Not a Richard Off the Field

by | May 10, 2013, 5:00am 0

It’s Callahan voting season and so the apologists are going to be out in force. And you agree with them; you’ve hung out with this so-and-so at a tourney party before, or under shade with a good view of some games, so they’re right when they say,” he’s not a Richard off the field.”

Where you and the apologists differ is the way they bandy the sentence around like it’s an absolution of what happens on the field. Where, from your own experience, you’ve seen so-and-so act exactly like a Richard. At times a huge Richard, and no boat race skills or duder party personality makes how big a Richard he’s being acceptable.

A classic Richard trait is the inability to step outside one’s argument to view it from another’s perspective. Everything that happened to them is a foul and nothing they did is. I know there’s a quantum alternate universe where these Richards have to guard clones of themselves. Time grinds to a halt as every movement is split into a foul and contest, where not even immediate referrals are fast enough to cut the infinite loop of contested calls. And back here on our own, much more forgiving, universe, personal indignation closely trails their every call. It is us who are left to suffer time through it.

On-field Richards also love to treat their scores as if they’ve just won a duel to the death in a blood feud between them and their defender. Spiking the disc toward the defender, wagging it, berating an opponent when they’re on the ground, all are straight from the pages of the How to be a Richard manual.

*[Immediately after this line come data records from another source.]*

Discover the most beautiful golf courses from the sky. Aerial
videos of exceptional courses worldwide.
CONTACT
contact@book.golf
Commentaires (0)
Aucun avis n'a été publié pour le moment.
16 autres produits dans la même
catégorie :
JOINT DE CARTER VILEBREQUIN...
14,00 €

Or perhaps you know a Richard from their mind-blowing, wormhole-opening understanding of space and time. The way they’re able to explain how they are never farther than ten feet from their cutter and no defender ever within ten feet of them. How ten seconds compress down to six when Richards mark you and, they insist, expand into fourteen when they have the disc.

And yes, so-and-so’s a blast at the Daq Deck, you were there, and they help out at some high school clinics, which is awesome, but that only makes you wonder why they’re not the ones out on the field. Why instead of the solid person that teaches high schoolers about sportsmanship and competition, you’ve got a huge Richard acting about as Richardish as you can. And the saddest part is the on-field Richard is also teaching high schoolers about sportsmanship and competition, in a more deeply impacting, and telling, way. And these so-and-sos are too busy being Richards to realize it.

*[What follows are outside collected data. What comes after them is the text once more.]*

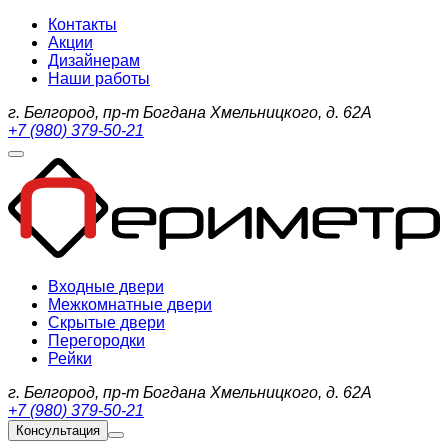
Контакты
Акции
Дизайнерам
Наши работы
г. Белгород, пр-т Богдана Хмельницкого, д. 62А
+7 (980) 379-50-21
Входные двери
Межкомнатные двери
Скрытые двери
Перегородки
Рейки
г. Белгород, пр-т Богдана Хмельницкого, д. 62А
+7 (980) 379-50-21
Консультация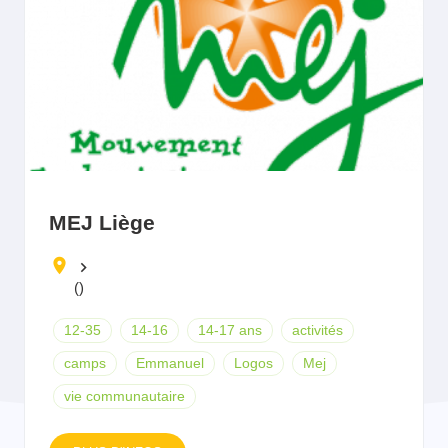
MEJ Liège
keyboard_arrow_right
()
12-35
14-16
14-17 ans
activités
camps
Emmanuel
Logos
Mej
vie communautaire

Voting for Callahan recipients has never been a choice between athleticism or sportsmanship; our college divisions are full of players with a surfeit of both. Henry Callahan also had both in spades, and we honor the legacy when we choose recipients that stand out in both, and who don’t check their sportsmanship on the sidelines for a Richard name tag.

We can kick it with so-and-sos, be their friend, and it’s all good. They’re good people, and great players. But if you act like a Richard on the field, then the Callahan award is not for you. It’s for those who act like Henry out there.